The following example uses the swebhdfs wire encryption scheme that requires a certificate authority (CA) bundle in the CR spec.

  1. The following command stores a PEM-encoded CA bundle in a Secret named hadoop-cert:

    $ kubectl create secret generic hadoop-cert --from-file=ca-bundle.pem
    
  2. HDFS configuration files are located in the /etc/hadoop directory. The following command creates a ConfigMap named hadoop-conf:

    $ kubectl create configmap hadoop-conf --from-file=/etc/hadoop
    
  3. Add the configuration values to the communal and certSecrets sections of the spec:

    spec:
      ...
      hadoopConfig: hadoop-conf
      communal:
        path: "swebhdfs://path/to/database"
    
        caFile: /certs/hadoop-cert/ca-bundle.pem
      certSecrets:
        - name: hadoop-cert
      ...
    

    The previous example defines the following:

    • hadoopConfig: ConfigMap that stores the contents of the /etc/hadoop directory.
    • communal.path: Path to the database, using the wire encryption scheme. Enclose the path in double quotes.
    • communal.caFile: Mount path in the container filesystem containing the CA bundle used to create the hadoop-cert Secret.
    • certSecrets.name: Secret containing the CA bundle.
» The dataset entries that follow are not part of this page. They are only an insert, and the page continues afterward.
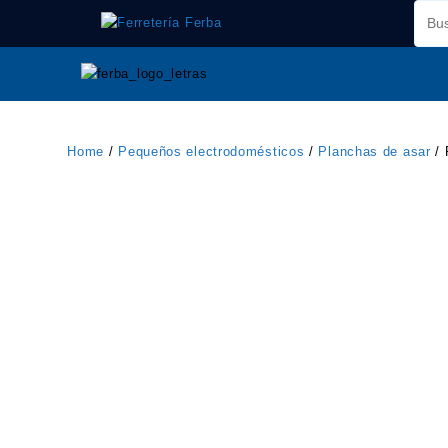
Saltar
al
contenido
Home
/
Pequeños electrodomésticos
/
Planchas de asar
/ 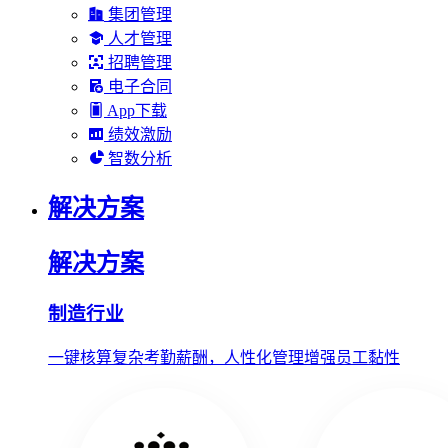
集团管理
人才管理
招聘管理
电子合同
App下载
绩效激励
智数分析
解决方案
解决方案
制造行业
一键核算复杂考勤薪酬，人性化管理增强员工黏性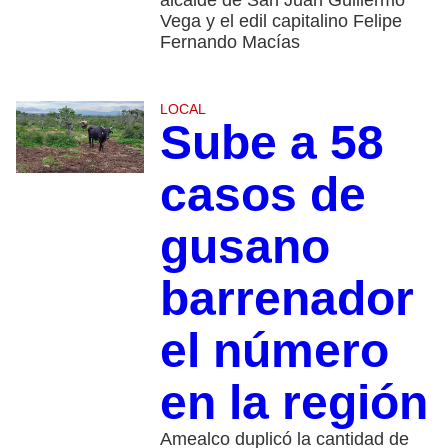
alcalde de San Juan Guillermo
Vega y el edil capitalino Felipe
Fernando Macías
LOCAL
Sube a 58
casos de
gusano
barrenador
el número
en la región
Amealco duplicó la cantidad de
For additional details about HDFS and Vertica, see Apache Hadoop integration.

Kerberos authentication (optional)

Vertica authenticates connections to HDFS with Kerberos. The Kerberos configuration between Vertica on Kubernetes is the same as between a standard Eon Mode database and Kerberos, as described in Kerberos authentication.
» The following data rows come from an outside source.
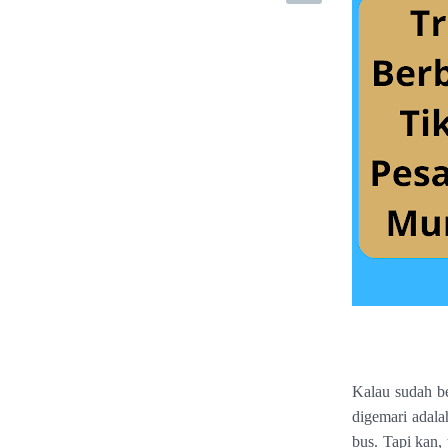
Kalau sudah ber
digemari adala
bus.
Tapi kan,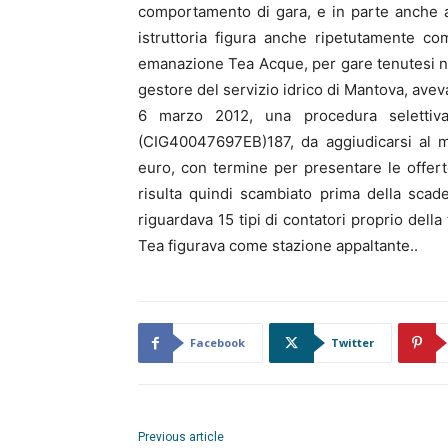
comportamento di gara, e in parte anche a f
istruttoria figura anche ripetutamente c
emanazione Tea Acque, per gare tenutesi ne
gestore del servizio idrico di Mantova, aveva
6 marzo 2012, una procedura selettiva 
(CIG40047697EB)187, da aggiudicarsi al m
euro, con termine per presentare le offerte
risulta quindi scambiato prima della scad
riguardava 15 tipi di contatori proprio della
Tea figurava come stazione appaltante..
Facebook
Twitter
Previous article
  1. The following command stores the krb5.conf and krb5.keytab files in a Secret named krb5-creds:

    $ kubectl create secret generic krb5-creds --from-file=kerberos-conf=/etc/krb5.conf --from-file=kerberos-keytab=/etc/krb5.keytab
    

    Consider the following when managing the krb5.conf and krb5.keytab files in Vertica on Kubernetes:

    • Each pod uses the same krb5.keytab file, so you must update the krb5.keytab file before you begin any scaling operation.

    • When you update the contents of the krb5.keytab file, the operator updates the mounted files automatically, a process that does not require a pod restart.

    • The krb5.conf file must include a [domain_realm] section that maps the Kubernetes cluster domain to the Kerberos realm. The following example maps the default .cluster.local domain to a Kerberos realm named EXAMPLE.COM:

      [domain_realm]
        .cluster.local = EXAMPLE.COM
      
  2. Add the Secret and additional Kerberos configuration information to the CR:

    spec:
      ...
      hadoopConfig: hadoop-conf
      communal:
        path: "swebhdfs://path/to/database"
        additionalConfig:
          kerberosServiceName: verticadb
          kerberosRealm: EXAMPLE.COM    
      kerberosSecret: krb5-creds
      ...
    

The previous example defines the following:

  • hadoopConfig: ConfigMap that stores the contents of the /etc/hadoop directory.
  • communal.path: Path to the database, using the wire encryption scheme. Enclose the path in double quotes.
  • communal.additionalConfig.kerberosServiceName: Service name for the Vertica principal.
  • communal.additionalConfig.kerberosRealm: Realm portion of the principal.
  • kerberosSecret: Secret containing the krb5.conf and krb5.keytab files.

For a complete definition of each of the previous values, see Custom resource definition parameters.